本文:
━━━

平成19年12月定例会一般質問(平成19年12月4日)No.1

<沿岸漁業対策について>

 

 この議場において、第1次産業、中でも農業、林業の窮状を訴え、その対応策については多くの議員諸氏から何度ともなく議論されてきましたが、漁業についての議論は少なく、中でも極めて厳しい環境にある沿岸漁業の振興対策について何点か、お伺いします。
 我が県の沿岸漁業は、刺し網漁業、小型底引網漁業、釣り漁業を主体に営まれていますが、平成7年の経営体数は 1,019客体であったのに対して平成17年は 839客体と17.6%の減、これに伴って、平成7年の漁獲高1万 1,763トン、水揚げ高48億 3,600万円であったものが、平成17年の漁獲高は 7,472トン、水揚げ高は33億 6,100万円と3割から4割近くの減となっております。このように沿岸漁業が衰退してきた背景としては、魚価の低迷や漁場環境の変化など複合的に絡み合ういろいろな問題がありますが、基本的には漁業だけでは生業が成り立たなくなったことにあると思います。
 沿岸漁業を取り巻く窮状を、少しだけ御紹介し、御理解を得たいと思います。
 まず、漁場環境の変化です。沿岸海水温がこの10年間で約 0.5度上昇し、漁場環境並びに魚種に変化が生じ、サワラやタチウオなど南方系の魚種がふえてきていることで、漁法の見直しが余儀なくされています。
 また、原油の高騰に伴い、漁船の燃料であるA重油が、5年前の平成14年7月で38円50銭だったものが、今では79円80銭と倍以上にはね上がり、経営を直撃しています。
 シイラ漁を例にしますと、出漁するときに約 400リットルのA重油を積み込みますが、5年前1万 5,400円の油代が今では3万 1,920円、つまり1回の出漁で油代のあい差である1万 6,520円を余分に水揚げしなければ採算がとれなくなり、自然と操業にも無理が生じてきます。
 また、5トンクラスの漁船を新たに建造すれば 2,500万円、例えばハマチの刺し網漁をするためには1組 150万円の網が5組程度必要と多額の経費がかかるため、新船の建造や最新機器導入等の経営改善のための投資ができないのが現状です。さらに、しけの続く冬場は1カ月も海に出られないこともあるなど、収入も不安定です。
 このように、今日の沿岸漁業は漁業者の努力だけではどうしようもない課題や環境に左右される部分が多くあります。県としても水産課を中心としながら水産試験場、栽培漁業センターなどが連携して努力されているものの、明日の沿岸漁業の姿が見えないのが現実です。
 平井知事は、今日の沿岸漁業をどのように認識されているのか、また今後どのような振興対策を考えておられるのか、お伺いします。

━━━

データ部分:

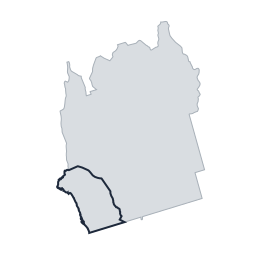 Red Sea highlighted on a map of Sudan, rotated 163°
{"feature_id": "SDN-149", "entity_name": "Red Sea", "entity_type": "State", "adm_level": 1, "iso_a3": "SDN", "parent_name": "Sudan", "parent_adm1": "", "projection": "equal_earth", "projection_center": [36.534, 19.492], "detail": "fine", "context": "in_parent", "style": "outline", "palette": "slate", "viewbox_px": 256, "rotation_deg": 163, "n_neighbors": 0, "source": "natural_earth", "source_scale": "10m", "svg_char_len": 7383}
<svg xmlns="http://www.w3.org/2000/svg" viewBox="0 0 256 256"><g transform="rotate(163 128 128)"><path d="M167.2,208.8L165.3,208.8L165.1,208.2L165.1,206.6L165.3,205.3L166.0,203.3L165.9,202.2L166.0,200.7L165.5,198.9L160.9,193.9L160.0,192.5L157.6,191.2L158.0,189.8L157.0,179.4L157.5,178.2L157.7,176.4L157.7,174.8L158.3,172.2L158.4,171.0L153.5,171.0L153.4,172.1L153.7,173.4L153.6,173.9L146.9,173.9L149.6,178.0L149.7,179.8L149.5,182.0L149.6,183.4L149.7,184.3L150.4,186.2L150.4,186.5L150.2,186.9L145.4,192.3L144.6,194.9L143.9,196.2L142.5,198.4L138.1,204.2L137.4,204.6L134.0,204.8L133.7,204.9L133.4,205.2L130.4,201.7L125.7,197.6L122.5,199.8L121.6,200.5L121.6,202.5L121.1,203.5L120.2,204.6L117.8,205.3L116.6,205.9L115.2,207.0L113.7,208.9L113.6,209.8L113.7,210.7L105.6,210.7L105.1,210.0L103.9,206.9L103.1,207.1L95.7,206.7L94.7,207.1L92.5,208.3L91.5,208.5L90.4,207.9L86.5,201.9L85.7,201.2L84.8,199.7L84.0,199.1L83.7,198.7L83.7,198.0L83.7,196.7L83.4,195.9L82.8,195.7L77.6,197.1L76.8,196.9L75.7,197.2L75.3,197.4L74.9,198.2L74.8,199.9L74.6,200.7L74.2,201.6L72.7,203.6L72.4,204.5L72.4,206.8L72.3,207.9L72.1,208.5L71.4,209.3L71.2,209.8L70.9,212.7L70.0,214.5L69.8,215.1L69.8,216.3L69.6,216.7L67.3,217.7L66.4,218.4L65.8,219.4L65.7,219.8L64.7,219.4L63.4,219.2L60.9,218.9L59.9,218.4L59.5,217.7L59.6,216.0L59.4,215.6L59.0,215.3L58.8,214.5L58.8,213.6L60.2,211.6L60.4,210.5L60.8,205.4L60.8,203.9L59.8,201.0L57.5,196.1L56.9,195.2L54.0,191.1L53.7,190.5L53.0,188.8L53.8,185.1L53.9,184.1L53.7,183.0L53.0,182.2L52.3,182.1L51.5,181.1L50.9,180.6L50.4,179.8L50.1,178.5L50.4,174.2L50.2,173.6L49.5,173.4L49.3,173.1L49.4,172.3L49.0,169.8L48.6,167.7L48.8,166.5L48.2,165.0L47.0,164.3L44.7,164.8L43.9,164.7L43.4,164.5L43.1,163.9L42.9,163.2L43.1,162.2L43.8,160.3L44.7,158.8L46.4,157.4L46.9,156.7L47.2,155.9L47.2,154.9L47.1,153.9L47.0,153.0L46.5,151.8L46.1,150.4L46.1,149.4L46.3,148.8L46.8,147.9L48.5,146.3L50.3,145.0L50.6,144.5L50.5,143.9L49.7,142.8L49.5,140.7L49.1,139.2L50.0,138.1L50.6,137.7L51.7,137.3L52.1,136.9L52.2,136.0L52.2,135.1L52.6,134.5L53.1,133.1L53.5,132.5L54.8,130.9L55.1,129.9L55.3,128.9L55.0,125.9L55.8,124.6L56.7,123.6L58.1,123.6L60.3,123.4L61.8,123.0L62.8,123.0L65.2,123.5L65.5,123.3L65.6,122.5L67.0,65.7L76.8,65.7L77.0,65.6L77.7,39.0L139.5,39.0L140.0,38.9L141.0,36.4L141.4,36.2L142.0,36.4L142.2,36.9L141.7,39.0L195.6,39.0L195.7,42.0L196.2,44.4L197.7,47.9L199.0,49.8L199.5,50.8L199.5,51.3L199.4,51.7L199.0,51.2L198.4,50.9L198.3,52.5L198.6,55.8L199.2,58.2L198.8,60.3L198.8,64.0L199.5,68.4L199.4,71.2L200.5,77.8L201.6,81.4L202.2,82.3L202.9,82.8L204.2,83.1L206.2,85.0L207.7,87.0L208.2,88.0L209.0,89.1L209.5,88.9L209.8,88.6L210.3,89.5L212.7,91.5L213.1,92.4L212.2,93.3L211.2,94.9L210.7,96.3L210.5,96.8L209.7,97.7L209.5,98.1L209.2,98.4L208.8,98.4L208.0,98.9L207.2,98.7L206.5,99.0L206.2,99.3L205.6,99.6L204.8,99.8L203.5,101.0L202.4,101.6L202.1,102.1L201.5,104.5L201.1,105.2L199.4,105.2L198.6,105.4L197.6,105.2L197.0,105.2L196.9,105.7L196.7,107.8L196.7,108.7L195.8,111.1L196.1,115.5L195.2,118.8L195.1,119.6L194.2,122.3L193.7,123.2L192.6,128.2L192.1,129.7L191.2,131.3L192.2,143.2L191.3,146.9L191.4,148.9L190.8,151.8L190.3,153.2L189.6,154.8L189.0,156.6L188.5,159.1L188.1,163.7L187.9,164.1L185.0,164.7L184.1,165.0L183.5,165.5L182.7,166.7L181.2,169.9L180.4,171.9L179.2,174.6L177.8,176.5L177.5,177.5L177.3,179.2L176.7,182.0L176.2,183.9L176.3,185.5L175.9,188.2L175.9,189.6L175.4,190.3L174.8,191.0L174.3,191.2L172.3,189.4L170.8,190.6L169.9,192.4L169.2,194.2L169.6,198.0L169.6,198.8L169.4,199.7L168.0,203.4L167.6,205.1L167.2,208.1L167.2,208.8Z" fill="#d9dde1" stroke="#a8b0b8" stroke-width="1"/><path d="M213.0,92.4L211.6,94.0L211.3,94.5L210.7,96.5L210.4,97.1L210.2,97.3L209.7,97.6L209.6,97.8L209.5,98.1L209.5,98.4L209.5,98.7L209.3,98.9L209.1,98.9L208.9,98.8L208.8,98.6L208.6,98.5L208.2,98.6L208.1,98.8L208.2,99.1L208.1,99.3L207.9,99.5L207.7,99.5L207.7,99.2L207.7,98.9L207.7,98.7L207.4,98.6L207.1,98.7L206.4,99.3L206.1,99.8L205.9,100.0L205.7,100.1L205.2,99.6L204.6,99.8L204.2,100.8L203.8,101.1L203.4,101.2L202.0,101.7L201.9,101.8L202.0,102.5L202.0,102.8L202.0,103.4L201.9,103.6L201.7,104.1L201.6,104.4L201.6,104.7L201.0,105.6L200.1,105.2L199.8,105.3L199.3,105.7L199.0,105.7L198.8,105.7L198.3,105.8L198.2,105.7L197.8,105.4L197.7,105.4L197.4,105.3L197.3,105.2L197.1,105.1L196.9,105.0L196.7,105.0L187.5,106.1L187.3,106.1L187.0,106.0L183.4,103.6L178.5,99.3L178.1,98.8L177.9,98.5L177.0,96.6L175.7,93.3L175.5,92.9L175.1,92.4L173.9,90.9L171.6,89.2L169.8,88.2L168.3,87.6L168.1,87.5L168.0,87.3L163.4,72.8L163.4,72.6L163.4,72.4L163.7,71.4L163.9,70.8L163.9,70.5L163.9,69.9L163.8,67.7L163.3,65.7L163.2,64.9L163.3,63.9L163.4,62.5L163.7,61.7L163.8,61.4L163.7,61.1L163.7,60.9L163.7,60.1L163.8,59.5L163.8,59.4L163.7,59.0L163.6,58.5L163.4,58.0L163.3,57.8L163.1,57.3L163.1,57.2L162.9,57.0L162.7,56.5L162.5,55.8L162.5,55.7L162.4,55.6L161.9,55.4L161.7,55.4L161.5,55.2L161.4,55.1L160.7,53.9L160.0,53.4L159.9,53.2L159.8,52.9L159.8,52.7L159.8,52.4L160.0,51.6L160.0,51.3L160.1,50.9L160.0,49.9L160.1,49.7L160.4,49.2L160.5,48.9L160.6,48.4L160.6,48.2L160.6,47.8L160.5,47.5L160.5,47.4L160.5,46.8L160.5,46.7L160.4,46.4L160.3,46.2L160.2,46.1L160.0,45.9L159.9,45.6L162.7,42.8L158.8,39.0L159.0,39.0L161.1,39.0L163.4,39.0L165.7,39.0L167.9,39.0L168.0,39.0L170.3,39.0L172.6,39.0L174.9,39.0L177.3,39.0L179.6,39.0L181.9,39.0L184.2,39.0L186.5,39.0L188.8,39.0L191.1,39.0L193.4,39.0L195.7,39.0L195.6,39.3L195.3,39.4L195.5,39.6L195.6,39.8L195.6,41.4L195.9,43.2L195.8,43.6L195.9,43.8L195.9,44.0L196.0,44.2L196.1,44.3L196.7,46.0L198.0,48.5L198.9,49.5L199.9,51.2L200.0,51.5L199.9,52.0L199.6,52.0L199.4,52.2L199.2,52.0L198.9,51.4L198.8,51.1L198.8,50.9L199.0,50.9L199.0,51.0L199.1,51.3L199.4,51.5L199.5,51.6L199.6,51.4L199.3,51.1L199.2,50.5L199.1,50.3L198.9,50.4L198.6,50.1L198.5,50.3L198.4,50.1L198.4,49.8L198.5,49.6L198.4,49.3L198.1,49.2L197.9,49.5L197.9,49.8L197.9,50.1L198.1,50.2L198.1,50.3L198.1,50.5L198.1,50.9L198.1,51.1L197.9,51.4L197.7,51.5L197.8,51.8L198.1,52.2L198.4,53.0L198.5,53.9L198.6,55.6L198.7,56.5L199.2,58.0L199.2,58.9L199.2,59.1L199.1,59.3L199.0,59.5L198.7,59.4L198.7,59.6L198.7,60.0L198.6,60.9L198.7,61.5L199.0,62.5L199.0,62.9L199.1,63.4L199.1,64.0L199.0,64.5L199.0,64.8L198.8,64.9L198.8,65.1L198.8,65.4L198.9,65.9L199.5,68.0L199.6,68.5L199.6,69.3L199.5,69.6L199.3,70.0L199.4,71.0L199.3,71.3L199.4,71.5L199.6,71.9L199.8,72.6L200.2,75.5L200.2,76.9L200.3,77.0L200.5,77.2L200.5,77.3L200.5,77.6L200.7,78.1L200.8,78.8L201.0,79.6L201.2,80.2L201.3,80.9L201.4,81.1L201.6,81.6L201.8,82.2L202.2,82.5L202.3,82.8L202.6,82.9L203.3,82.7L203.7,82.5L203.7,82.8L203.9,82.9L204.1,83.0L204.3,82.9L204.4,83.1L204.4,83.3L204.6,83.5L204.5,84.0L204.7,83.9L204.8,83.9L204.9,84.0L205.1,84.2L206.2,84.6L206.6,85.1L206.9,85.7L207.3,86.3L207.6,86.5L208.0,86.7L208.2,86.9L208.0,87.2L207.8,87.3L207.7,87.8L208.0,88.6L208.5,89.1L209.0,89.3L209.4,89.2L209.5,88.7L210.0,88.4L210.1,88.5L209.9,88.7L209.8,88.8L209.7,88.9L209.7,89.1L209.6,89.4L209.3,89.4L209.2,89.4L209.1,89.6L209.3,89.6L209.6,89.5L209.8,89.6L210.0,89.7L210.2,89.8L210.4,89.8L210.6,89.9L210.8,89.9L210.8,89.7L210.7,89.7L210.9,89.5L211.1,89.7L211.4,90.4L211.3,90.6L211.5,90.7L211.9,90.6L212.0,90.8L212.0,91.3L212.1,91.5L212.3,91.5L212.4,91.3L212.4,91.0L212.2,90.8L212.4,90.9L212.8,91.4L212.9,91.7L212.9,91.9L212.9,92.0L213.0,92.3L213.0,92.4ZM199.5,54.2L199.6,54.3L199.7,54.5L199.6,55.4L199.5,55.6L199.4,55.6L199.3,55.3L199.3,54.9L199.4,54.4L199.5,54.2Z" fill="none" stroke="#1e293b" stroke-width="2"/></g></svg>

━━━

実施する作業:
A) 本文によると、沿岸漁業で漁法の見直しが余儀なくされているのはなぜか、1〜3文で説明してください。
B) 本文の「平成19年12月定例会一般質問(平成19年12月4日)No.1」から「沿岸漁業を取り巻く窮状を、少しだけ御紹介し、御理解を得たいと思います。」までを両端も含めて書き出し、その際「漁獲高」を「漁獲量」に置き換えてください。

正解:
A) 沿岸海水温がこの10年間で約0.5度上昇し、漁場環境と魚種に変化が生じたためです。その結果、サワラやタチウオなど南方系の魚種がふえてきています。

B)
平成19年12月定例会一般質問(平成19年12月4日)No.1

<沿岸漁業対策について>

 

 この議場において、第1次産業、中でも農業、林業の窮状を訴え、その対応策については多くの議員諸氏から何度ともなく議論されてきましたが、漁業についての議論は少なく、中でも極めて厳しい環境にある沿岸漁業の振興対策について何点か、お伺いします。
 我が県の沿岸漁業は、刺し網漁業、小型底引網漁業、釣り漁業を主体に営まれていますが、平成7年の経営体数は 1,019客体であったのに対して平成17年は 839客体と17.6%の減、これに伴って、平成7年の漁獲量1万 1,763トン、水揚げ高48億 3,600万円であったものが、平成17年の漁獲量は 7,472トン、水揚げ高は33億 6,100万円と3割から4割近くの減となっております。このように沿岸漁業が衰退してきた背景としては、魚価の低迷や漁場環境の変化など複合的に絡み合ういろいろな問題がありますが、基本的には漁業だけでは生業が成り立たなくなったことにあると思います。
 沿岸漁業を取り巻く窮状を、少しだけ御紹介し、御理解を得たいと思います。